Galbraith : Oh sure. I think there are some well-meaning things on this list. But if they wanted to help stabilize the middle class, [there are] two major measures that would have to be taken. First of all, would be a very substantial increase in the minimum wage, really putting their back into that. The president says he is for $9. I think $12 would be something that would have a significant effect on the structure of American labor markets and on the earnings of working people. You now have so much of the labor force out there in that relatively low-wage services sector. That is where you would want the effect of a labor market reform to be felt.
And the second thing would be on housing and foreclosures. And here, we just don’t see anything. The president has been talking up the line about dispatching Fannie Mae FNMA -3.23% and Freddie Mac FMCC -2.86% with a bullet to the head of each and, well, that would certainly liquidate the middle class.
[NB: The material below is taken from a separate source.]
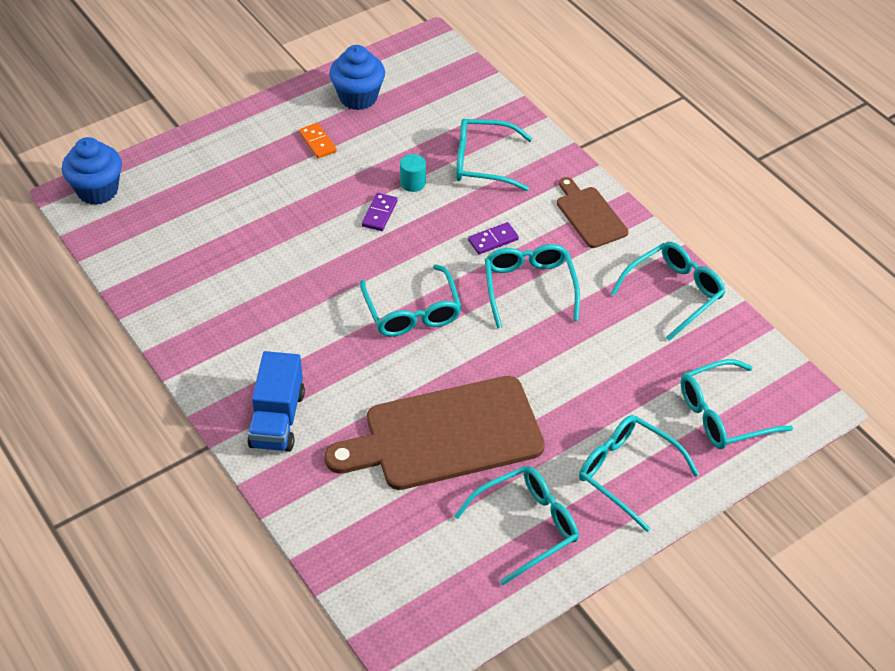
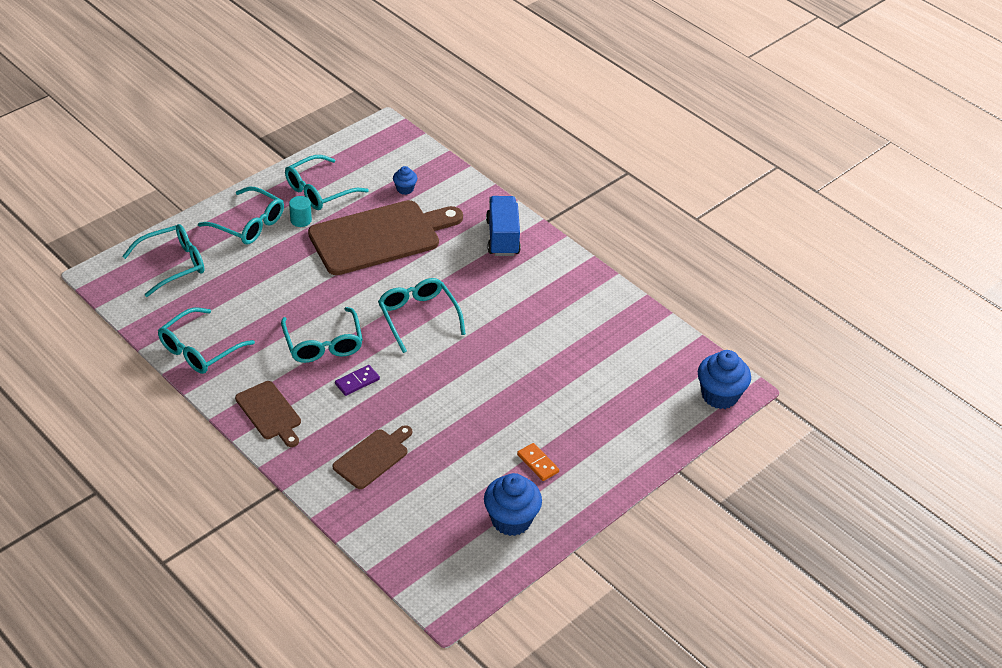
camera: 170 degrees right, 5 degrees down
(379, 213) = (462, 397): purple domino -> none
(399, 518) = (405, 189): none -> blue cupcake
(413, 183) = (437, 429): turquoise cylinder -> turquoise cylinder (301, 220)
(483, 162) = (373, 457): turquoise glasses -> brown cutting board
If you want to create a world in which you are reliant on the market for privately originated mortgages and private securitization, with the reputation of the banks following the crisis, good luck, you are not going to get there. What would happen would be increasingly depressed housing market, a major asset that the middle class has had historically in this country. I very much doubt that is going to happen. It is a way of showing deference to an idealized free market concept, but it is also something that if it did happen, would pretty much negate a pro-middle-class agenda.
MarketWatch : Explain how a higher minimum wage would help?
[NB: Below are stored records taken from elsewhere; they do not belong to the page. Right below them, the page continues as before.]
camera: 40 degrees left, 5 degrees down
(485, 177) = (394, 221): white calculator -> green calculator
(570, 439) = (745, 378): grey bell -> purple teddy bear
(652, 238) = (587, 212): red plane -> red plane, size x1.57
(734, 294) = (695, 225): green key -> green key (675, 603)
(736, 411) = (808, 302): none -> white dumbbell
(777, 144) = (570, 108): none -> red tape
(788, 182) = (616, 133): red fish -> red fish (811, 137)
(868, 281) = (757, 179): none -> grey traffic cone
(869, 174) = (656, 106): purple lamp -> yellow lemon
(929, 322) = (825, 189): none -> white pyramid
Galbraith : The main effect is that the incomes of people who are working in the lower tier of the labor force would go up. Now some people say: “Well yes, but a lot of kids will lose their jobs.” That is not the experience of countries that have in fact introduced fairly high state minimum wages, Britain being the best example, but even if they did [lose their jobs], these are people whose, by and large, family situations would be better off because the adults in those families would be earning substantially more.
It would also have an effect on small businesses, raising their labor costs some but increasing their income because their customers would have more money to be spending.
The third thing is that is would it reduce the incentive to hire illegal labor.